- [Textabschnitt]:

↓

Donnerstag, 30. September 2010

Hilfreiche oder nicht hilfreiche Literatur - und wovon man sich fernhalten muß

Eigentlich sitze ich ja gerade an einem anderen dicken Posting, das endlich mal die Sarrazin-Debatte und alles, was damit zusammenhängt, zusammenfaßt, abschließt und auf ein neues Niveau hebt bzw. hin zum eigentlichen Problem transzendiert, da kommt mir was anderes dazwischen, was auch schon auf Halde liegt, und da mache ich doch das mal schnell.

Also, was ich sonst selten mache, ist Videos bei Spiegel Online anschauen. Meistens lese ich Sachen lieber, da kann ich Passagen besser überspringen oder querlesen. Jedenfalls sprach mich dieses Mal die Überschrift "Matussek zensiert: Hilfreiche und weniger hilfreiche Literatur", und Matussek kam auf die Kanzlerin, die das Buch von Thilo Sarrazin als wenig hilfreich bezeichnet hat (Ich bin mir nicht ganz sicher, ob das ihre Worte waren, aber ich will jetzt nicht das Zitat durch zurückspulen überprüfen. In einem Text würde ich das noch machen."). Matussek ni8mmt diese ANregung jedenfalls auf, um noch andere Kataloge von Verlagen auf nützliche Literatur aubzuklopfen und stößt auf Amelie Fried in irgendeiner Literatursendung, wo sie das neue Buch von Martin Mosebach nicht mag, weil der Autor für ein konservatives oder gar rückwärts gewandtes Denken steht, und weil er in einem Verlag publiziert, der auch Autoren der angeblichen neuen Rechen herausbringt, und Amelie Fried deswegen gar njichts damit zu tun haben will.

↑

- [Datenzeilen]:
↓

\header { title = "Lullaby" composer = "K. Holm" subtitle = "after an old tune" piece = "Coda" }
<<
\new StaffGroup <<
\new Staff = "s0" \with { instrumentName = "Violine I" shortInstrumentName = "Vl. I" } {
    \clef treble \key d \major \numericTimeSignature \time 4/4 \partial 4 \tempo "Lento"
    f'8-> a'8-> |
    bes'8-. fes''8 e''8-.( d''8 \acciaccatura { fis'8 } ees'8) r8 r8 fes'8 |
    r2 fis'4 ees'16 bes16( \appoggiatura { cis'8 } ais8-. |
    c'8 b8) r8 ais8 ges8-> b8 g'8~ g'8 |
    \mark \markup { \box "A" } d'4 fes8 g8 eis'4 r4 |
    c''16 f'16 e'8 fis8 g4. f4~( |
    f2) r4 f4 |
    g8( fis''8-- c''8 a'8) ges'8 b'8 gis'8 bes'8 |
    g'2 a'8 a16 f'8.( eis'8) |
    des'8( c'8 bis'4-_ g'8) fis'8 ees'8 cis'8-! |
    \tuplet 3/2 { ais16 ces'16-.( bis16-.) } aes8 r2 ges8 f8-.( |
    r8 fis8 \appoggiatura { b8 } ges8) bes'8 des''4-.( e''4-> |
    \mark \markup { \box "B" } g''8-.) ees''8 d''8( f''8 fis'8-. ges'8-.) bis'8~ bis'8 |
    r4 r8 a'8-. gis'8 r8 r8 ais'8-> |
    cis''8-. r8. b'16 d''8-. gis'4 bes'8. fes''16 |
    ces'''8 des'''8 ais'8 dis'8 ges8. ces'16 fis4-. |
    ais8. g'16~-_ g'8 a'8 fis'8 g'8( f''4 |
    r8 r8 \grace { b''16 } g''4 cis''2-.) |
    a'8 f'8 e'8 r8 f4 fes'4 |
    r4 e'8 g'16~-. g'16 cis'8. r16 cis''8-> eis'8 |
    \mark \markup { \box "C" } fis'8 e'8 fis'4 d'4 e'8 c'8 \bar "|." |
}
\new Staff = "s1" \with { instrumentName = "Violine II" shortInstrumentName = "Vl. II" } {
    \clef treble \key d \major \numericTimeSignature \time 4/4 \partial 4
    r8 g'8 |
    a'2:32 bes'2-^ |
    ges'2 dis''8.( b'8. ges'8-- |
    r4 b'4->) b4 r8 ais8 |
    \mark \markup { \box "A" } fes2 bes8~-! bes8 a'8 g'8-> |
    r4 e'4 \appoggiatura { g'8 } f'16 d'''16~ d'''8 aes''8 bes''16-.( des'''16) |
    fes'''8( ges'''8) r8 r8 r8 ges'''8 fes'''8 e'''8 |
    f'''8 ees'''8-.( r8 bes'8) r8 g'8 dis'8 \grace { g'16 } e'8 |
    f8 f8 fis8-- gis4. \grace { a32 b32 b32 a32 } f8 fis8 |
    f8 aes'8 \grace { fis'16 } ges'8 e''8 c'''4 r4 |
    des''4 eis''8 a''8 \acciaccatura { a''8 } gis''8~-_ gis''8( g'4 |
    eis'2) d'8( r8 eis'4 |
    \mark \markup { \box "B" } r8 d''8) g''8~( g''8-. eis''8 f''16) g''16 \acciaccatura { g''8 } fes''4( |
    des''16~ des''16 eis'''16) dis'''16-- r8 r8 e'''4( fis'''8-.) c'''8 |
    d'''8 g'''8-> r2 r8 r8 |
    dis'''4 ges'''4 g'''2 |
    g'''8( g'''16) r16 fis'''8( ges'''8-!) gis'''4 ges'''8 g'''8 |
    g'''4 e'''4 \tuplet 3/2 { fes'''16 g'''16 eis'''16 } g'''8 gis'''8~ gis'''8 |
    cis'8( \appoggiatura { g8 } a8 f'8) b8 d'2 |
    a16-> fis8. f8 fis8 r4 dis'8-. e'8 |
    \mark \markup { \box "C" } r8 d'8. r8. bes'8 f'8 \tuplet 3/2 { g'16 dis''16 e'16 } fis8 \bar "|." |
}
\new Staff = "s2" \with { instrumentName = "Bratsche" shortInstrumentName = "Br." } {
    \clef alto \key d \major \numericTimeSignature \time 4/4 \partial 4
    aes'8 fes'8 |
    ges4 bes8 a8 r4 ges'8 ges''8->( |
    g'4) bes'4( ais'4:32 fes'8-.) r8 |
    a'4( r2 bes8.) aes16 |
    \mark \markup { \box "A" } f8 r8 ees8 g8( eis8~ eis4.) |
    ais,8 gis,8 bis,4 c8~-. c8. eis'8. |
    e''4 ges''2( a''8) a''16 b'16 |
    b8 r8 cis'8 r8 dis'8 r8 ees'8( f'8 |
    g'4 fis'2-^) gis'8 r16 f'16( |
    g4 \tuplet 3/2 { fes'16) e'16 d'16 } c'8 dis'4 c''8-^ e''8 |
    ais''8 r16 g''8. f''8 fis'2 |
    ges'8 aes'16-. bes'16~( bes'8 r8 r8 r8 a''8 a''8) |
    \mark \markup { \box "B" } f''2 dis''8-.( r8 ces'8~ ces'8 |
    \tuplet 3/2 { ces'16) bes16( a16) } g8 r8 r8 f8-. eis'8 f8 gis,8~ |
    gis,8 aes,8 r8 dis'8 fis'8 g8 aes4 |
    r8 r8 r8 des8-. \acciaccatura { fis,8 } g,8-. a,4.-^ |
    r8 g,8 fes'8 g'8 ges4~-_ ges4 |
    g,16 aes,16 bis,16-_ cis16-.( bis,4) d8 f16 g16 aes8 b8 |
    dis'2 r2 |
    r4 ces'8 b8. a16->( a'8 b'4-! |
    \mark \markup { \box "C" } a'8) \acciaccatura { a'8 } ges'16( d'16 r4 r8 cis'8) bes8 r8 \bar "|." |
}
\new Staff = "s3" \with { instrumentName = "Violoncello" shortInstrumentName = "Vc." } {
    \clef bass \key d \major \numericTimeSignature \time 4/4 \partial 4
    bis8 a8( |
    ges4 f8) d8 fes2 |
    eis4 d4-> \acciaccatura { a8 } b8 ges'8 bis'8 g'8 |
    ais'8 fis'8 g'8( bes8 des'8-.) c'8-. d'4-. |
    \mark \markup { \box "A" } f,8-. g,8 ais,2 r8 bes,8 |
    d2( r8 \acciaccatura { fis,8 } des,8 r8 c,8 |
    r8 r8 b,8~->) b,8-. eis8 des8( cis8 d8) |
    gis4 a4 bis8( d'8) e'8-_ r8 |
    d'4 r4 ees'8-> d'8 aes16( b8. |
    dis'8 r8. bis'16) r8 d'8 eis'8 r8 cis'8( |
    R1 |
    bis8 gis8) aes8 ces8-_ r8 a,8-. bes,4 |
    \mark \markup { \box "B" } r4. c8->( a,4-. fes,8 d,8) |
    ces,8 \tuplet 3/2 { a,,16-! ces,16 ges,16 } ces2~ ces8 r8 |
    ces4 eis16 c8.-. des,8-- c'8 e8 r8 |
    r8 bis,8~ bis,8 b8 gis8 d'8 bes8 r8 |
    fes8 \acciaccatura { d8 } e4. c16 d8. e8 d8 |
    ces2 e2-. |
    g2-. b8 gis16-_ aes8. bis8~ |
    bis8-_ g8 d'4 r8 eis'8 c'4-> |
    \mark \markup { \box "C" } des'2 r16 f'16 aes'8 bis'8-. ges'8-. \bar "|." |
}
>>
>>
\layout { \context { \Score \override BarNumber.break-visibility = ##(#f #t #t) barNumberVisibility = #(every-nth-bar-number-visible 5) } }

↑
↓

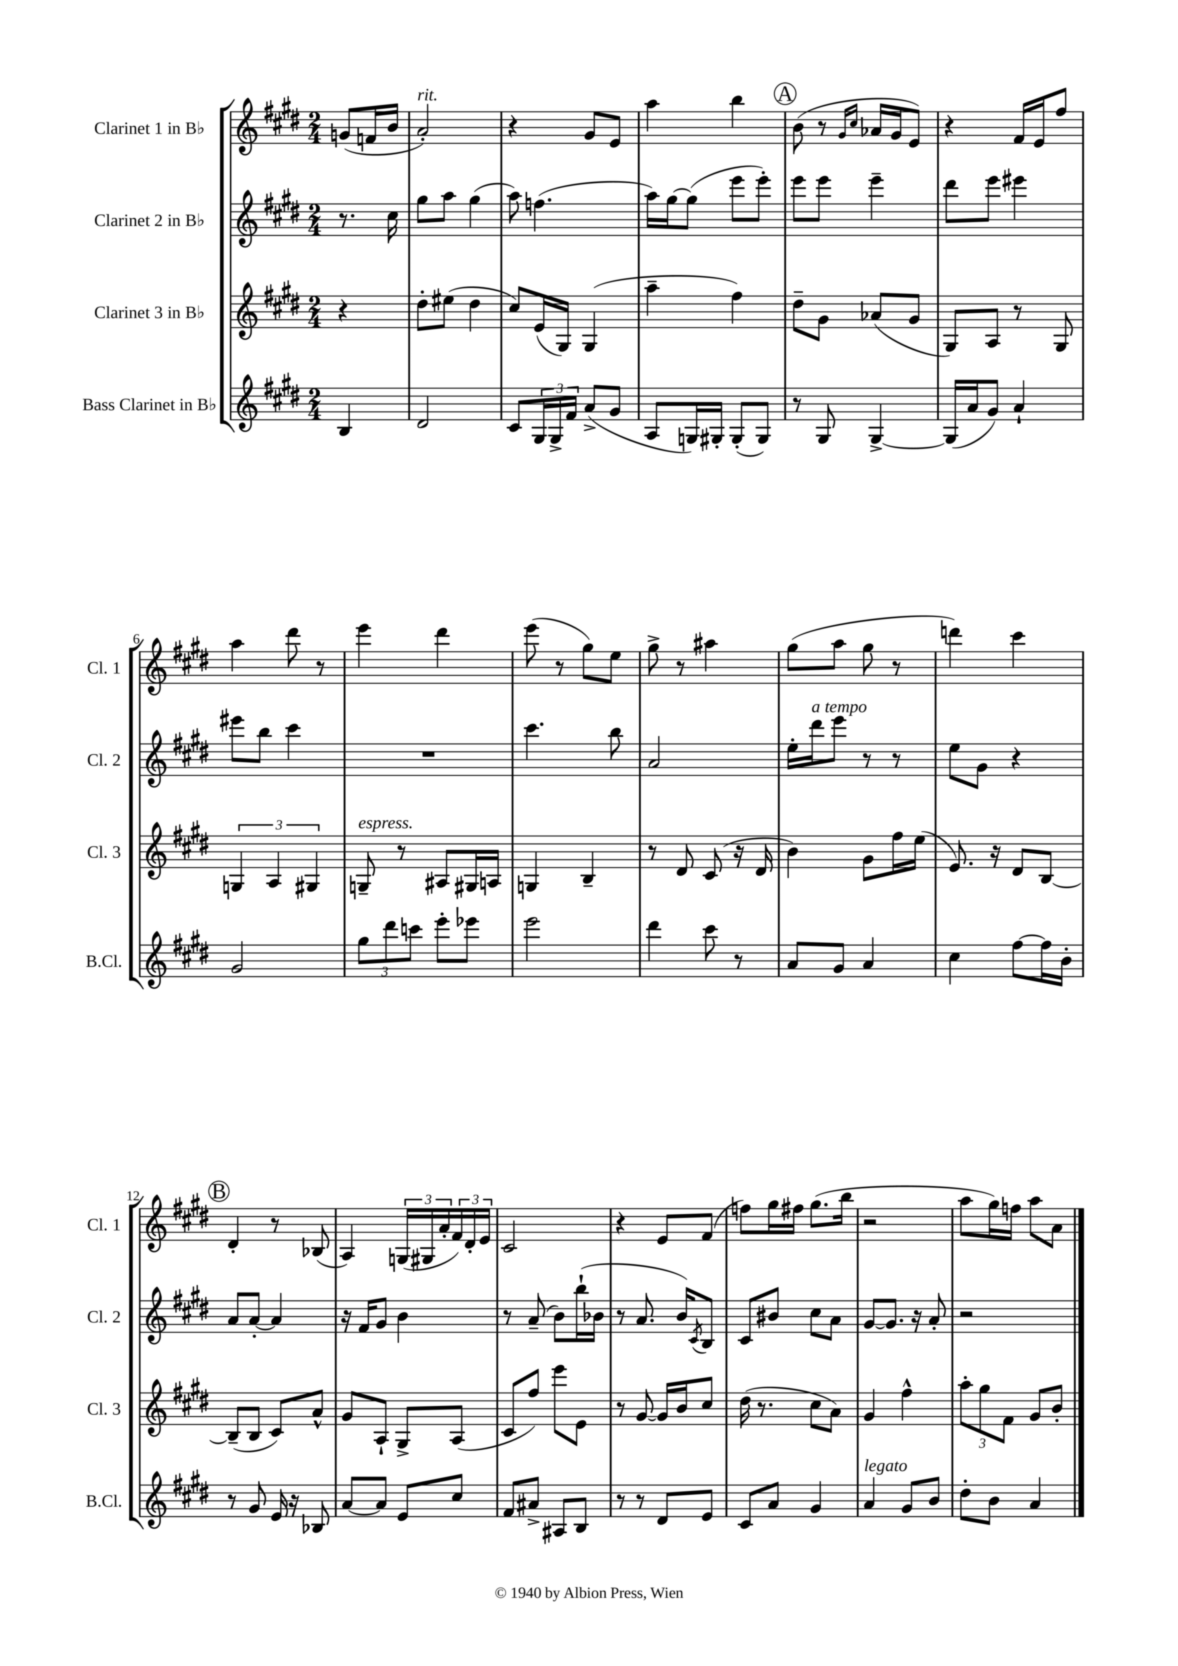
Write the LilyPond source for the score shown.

↑

- [Aufgabenstellung]:
Kopiere aus dem Beitrag über hilfreiche Literatur die Passage beginnend mit „Donnerstag, 30. September“ und weiter bis einschließlich „das mal schnell.“ wortgetreu.

- [Ergebnis]:
Donnerstag, 30. September 2010

Hilfreiche oder nicht hilfreiche Literatur - und wovon man sich fernhalten muß

Eigentlich sitze ich ja gerade an einem anderen dicken Posting, das endlich mal die Sarrazin-Debatte und alles, was damit zusammenhängt, zusammenfaßt, abschließt und auf ein neues Niveau hebt bzw. hin zum eigentlichen Problem transzendiert, da kommt mir was anderes dazwischen, was auch schon auf Halde liegt, und da mache ich doch das mal schnell.